Wednesday, March 30, 2011

Tell you I'm sorry

http://www.youtube.com/watch?v=EdBym7kv2IM
Lyrics:

"Come up to meet you, tell you I'm sorry
You don't know how lovely you are
I had to find you, tell you I need you
Tell you I set you apart

Tell me your secrets and ask me your questions
Oh, let's go back to the start
Running in circles, coming up tails
Heads on a science apart

Nobody said it was easy
It's such a shame for us to part
Nobody said it was easy
No one ever said it would be this hard
Oh, take me back to the start

I was just guessing at numbers and figures
Pulling the puzzles apart
Questions of science, science and progress
Do not speak as loud as my heart

But tell me you love me, come back and haunt me
Oh and I rush to the start
Running in circles, chasing our tails
Coming back as we are" - Coldplay

The science of human relationships is an imperfect one. Like Coldplay, we are just guessing at the science of making all the relationships in our day to day lives function without having them all crash around us at once (they are the proverbial spinning plates).  As I've mentioned previously (many times) there's buried treasure everywhere! Coldplay's "the scientist" is a song with a deep meaning. It's the letter we want to write to the spinning plate that broke when we dropped it. 

If it isn't already obvious, I'm writing this in lieu of documenting some outlandish happening when I was alone because I haven't been alone too much lately. I'm filling the hours away from home with dinners and spend-the -night and trips to the airport and long phone conversations about nothing. The snatches of alone I've had lately have given me time to reflect on little else than my thesis, stats class, reality TV (you knew that was coming!) and the science of relationships (friendships included! thanks Ravi Zacharias and C.S.Lewis).
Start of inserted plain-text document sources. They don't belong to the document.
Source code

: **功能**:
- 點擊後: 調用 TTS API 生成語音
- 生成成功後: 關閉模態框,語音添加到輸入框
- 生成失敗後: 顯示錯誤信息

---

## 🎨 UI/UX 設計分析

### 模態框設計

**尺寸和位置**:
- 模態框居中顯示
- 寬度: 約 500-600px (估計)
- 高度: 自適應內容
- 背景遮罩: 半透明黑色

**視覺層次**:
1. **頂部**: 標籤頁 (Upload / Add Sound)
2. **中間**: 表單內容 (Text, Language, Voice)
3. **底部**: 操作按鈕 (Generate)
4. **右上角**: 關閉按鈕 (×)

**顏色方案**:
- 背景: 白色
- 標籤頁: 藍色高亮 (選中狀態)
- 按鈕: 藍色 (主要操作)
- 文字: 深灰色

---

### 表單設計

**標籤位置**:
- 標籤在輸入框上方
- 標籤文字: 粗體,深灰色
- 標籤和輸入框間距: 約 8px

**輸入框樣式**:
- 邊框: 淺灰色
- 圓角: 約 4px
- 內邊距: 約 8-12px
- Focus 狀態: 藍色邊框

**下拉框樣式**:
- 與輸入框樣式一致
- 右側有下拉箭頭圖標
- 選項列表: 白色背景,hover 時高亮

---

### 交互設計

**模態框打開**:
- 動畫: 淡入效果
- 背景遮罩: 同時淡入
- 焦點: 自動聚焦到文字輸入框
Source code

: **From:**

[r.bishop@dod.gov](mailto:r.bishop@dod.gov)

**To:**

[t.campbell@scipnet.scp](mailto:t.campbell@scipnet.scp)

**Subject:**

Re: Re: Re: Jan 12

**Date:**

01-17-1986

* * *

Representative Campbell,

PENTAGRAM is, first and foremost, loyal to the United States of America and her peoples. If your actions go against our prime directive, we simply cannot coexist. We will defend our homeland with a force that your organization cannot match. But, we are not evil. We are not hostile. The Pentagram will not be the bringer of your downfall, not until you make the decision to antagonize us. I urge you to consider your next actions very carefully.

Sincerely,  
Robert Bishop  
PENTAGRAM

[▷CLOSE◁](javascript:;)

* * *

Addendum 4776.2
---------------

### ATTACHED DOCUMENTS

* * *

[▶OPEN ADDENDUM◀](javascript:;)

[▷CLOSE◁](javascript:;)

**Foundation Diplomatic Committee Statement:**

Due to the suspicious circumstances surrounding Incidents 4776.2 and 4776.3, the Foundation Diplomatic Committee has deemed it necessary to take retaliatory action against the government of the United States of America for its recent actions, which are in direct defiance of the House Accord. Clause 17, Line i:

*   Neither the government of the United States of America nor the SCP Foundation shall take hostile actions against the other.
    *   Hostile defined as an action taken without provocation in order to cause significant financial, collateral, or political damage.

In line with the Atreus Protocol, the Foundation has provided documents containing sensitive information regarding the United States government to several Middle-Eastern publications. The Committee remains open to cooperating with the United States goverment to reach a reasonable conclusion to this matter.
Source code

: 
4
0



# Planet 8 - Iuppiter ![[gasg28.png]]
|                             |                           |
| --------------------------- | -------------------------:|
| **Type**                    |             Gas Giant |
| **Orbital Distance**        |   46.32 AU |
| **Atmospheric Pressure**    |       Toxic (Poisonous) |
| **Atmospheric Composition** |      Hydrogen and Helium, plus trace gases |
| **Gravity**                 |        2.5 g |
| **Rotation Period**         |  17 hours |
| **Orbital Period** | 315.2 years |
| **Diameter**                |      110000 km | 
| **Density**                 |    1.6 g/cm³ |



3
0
So Coldplay had it right. Tell them you think they're wonderful, ask them to come back, tell them its not the same since they've been gone and tell them you're sorry. Sounds right. But all that comes across as the desperate plea of the borderline personality (i.e. Why wont you love me!?!). Ok so maybe we remember to keep the plates spinning by saying all of that before we drop them. Maybe we let the plates fall as they may but not without making every effort to keep them spinning. The complexities of human relationships are a phenomenon studied since the dawn of human existence. Stories,songs, poetry, all meant to narrate and explain the complexities of human interaction.

We all wish that life were as easy as "tell you I'm sorry." I know I'd say it if I thought it would help. Sometimes it does but sometimes we pass the point of I'm sorry. We cross the bridge of no return and burn it behind us. Counselors get the worst of it, our clients walk in with their relationships like ball of knotted yarn and they hand it to us, expecting us to untangle the chaos in 50 minutes when the truth is sometimes we can't untangle our own chaos. "Nobody said it was easy.....no one ever said it would be this hard"

I never invested time in a friendship I didn't care about. I hate wasting time being insincere hence my aversion to small talk. I'd rather sit in the dark then have to talk to someone about the weather (GAAA!!). I truly like so few people when friendships end..... "It's such a shame for us to part"
The few friendships that do end end because "I was just guessing at number and figures, pulling the puzzles apart." We don't always get the answers in time to save things and "You're lovely and I'm sorry" just doesn't seem to cut it and we can't "go back to the start"

When we are alone, we fail to experience the adventure of phileo love. We live in the dream-like state of appreciation love where we can only admire others from afar. But in the company of others, the adventure begins as we seek to keep the plates harmonically spinning.